Juridiction : Tribunal Administratif de Châlons-en-Champagne (formation d'ordonnance).
Solution retenue : Le tribunal rejette la demande comme manifestement irrecevable, car le requérant n'a pas déposé de requête régulière contenant des conclusions et des moyens.
Textes appliqués : Articles R. 222-1 (4°) et R. 411-1 du code de justice administrative, relatifs aux conditions de saisine et au rejet des requêtes irrecevables.
Texte intégral
Vu la procédure suivante :
Par un envoi, enregistré le 29 décembre 2025 et complété par un autre envoi, enregistré le 28 janvier 2026, M. A... B... a transmis au tribunal l’arrêté du 30 octobre 2025 par lequel le préfet délégué pour la défense et la sécurité Est l’a reclassé dans le corps d’encadrement et d’application de la police nationale à compter du 2 janvier 2025 et a révisé sa carrière à la suite de sa réintégration.
Vu les autres pièces du dossier.
Vu le code de justice administrative.
Considérant ce qui suit :
1. Aux termes de l’article R. 222-1 du code de justice administrative : « Les présidents de formation de jugement des tribunaux et des cours (…) peuvent, par ordonnance : / (…) / 4° Rejeter les requêtes manifestement irrecevables, lorsque la juridiction n’est pas tenue d’inviter leur auteur à les régulariser ou qu’elles n’ont pas été régularisées à l’expiration du délai imparti par une demande en ce sens ; / (…) ». Aux termes de l’article R. 411-1 du même code : « La juridiction est saisie par requête. La requête indique les nom et domicile des parties. Elle contient l’exposé des faits et moyens, ainsi que l’énoncé des conclusions soumises au juge.
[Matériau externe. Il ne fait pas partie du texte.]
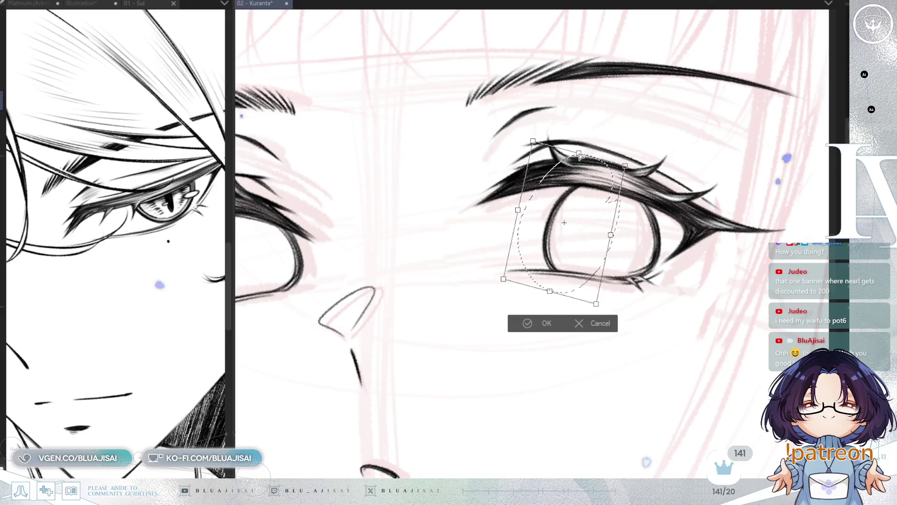
drag(551, 291, 557, 294)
L’auteur d’une requête ne contenant l’exposé d’aucun moyen ne peut la régulariser par le dépôt d’un mémoire exposant un ou plusieurs moyens que jusqu’à l’expiration du délai de recours. ».
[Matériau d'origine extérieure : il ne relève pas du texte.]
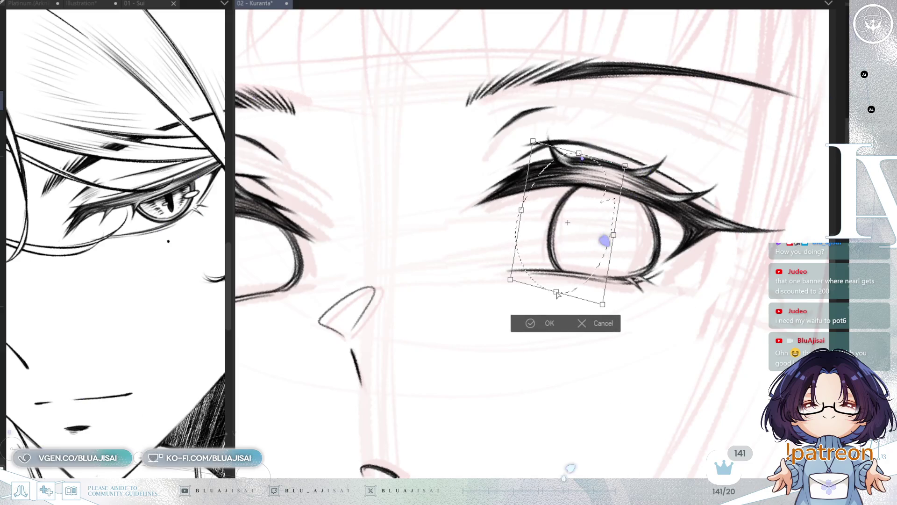
click(546, 324)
2. En l’espèce, M. B..., brigadier-chef de police de classe supérieure, a transmis au tribunal, le 29 décembre 2025, une copie de l’arrêté du 30 octobre 2025 par lequel le préfet délégué pour la défense et la sécurité Est l’a reclassé dans le corps d’encadrement et d’application de la police nationale à compter du 2 janvier 2025 et a révisé sa carrière à la suite de sa réintégration. Toutefois, l’intéressé n’a produit aucune requête, adressée au tribunal administratif de Châlons-en-Champagne, contenant l’exposé de conclusions, c’est-à-dire les demandes qu’elle entend présenter au juge, et de moyens, c’est-à-dire des arguments visant à démontrer l’illégalité de la décision attaquée. Par conséquent, en l’absence de requête formée, conformément aux dispositions de l’article R. 411-1 du code de justice administrative, la demande de M. B... doit être rejetée comme manifestement irrecevable, en application des dispositions du 4° de l’article R. 222-1 du code de justice administrative.
O R D O N N E :
Article 1er : La demande de M. B... est rejetée.
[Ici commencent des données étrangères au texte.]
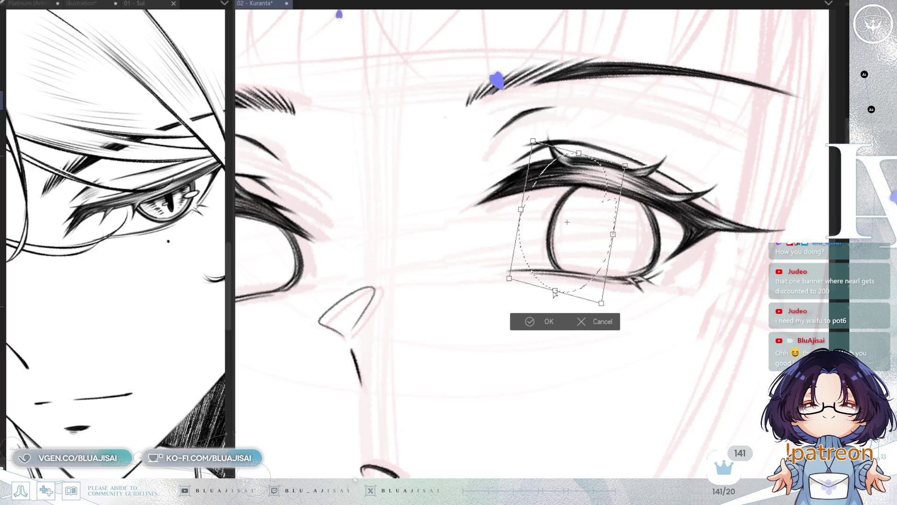
key(ctrl+d)
scroll(483, 315, down, 4)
Article 2 : La présente ordonnance sera notifiée à M. A... B....
Fait à Châlons-en-Champagne, le 3 mars 2026.
Le président de la 2ème chambre,
signé
D. BABSKI
La République mande et ordonne à tous commissaires de justice à ce requis en ce qui concerne les voies de droit commun contre les parties privées de pourvoir à l’exécution de la présente décision.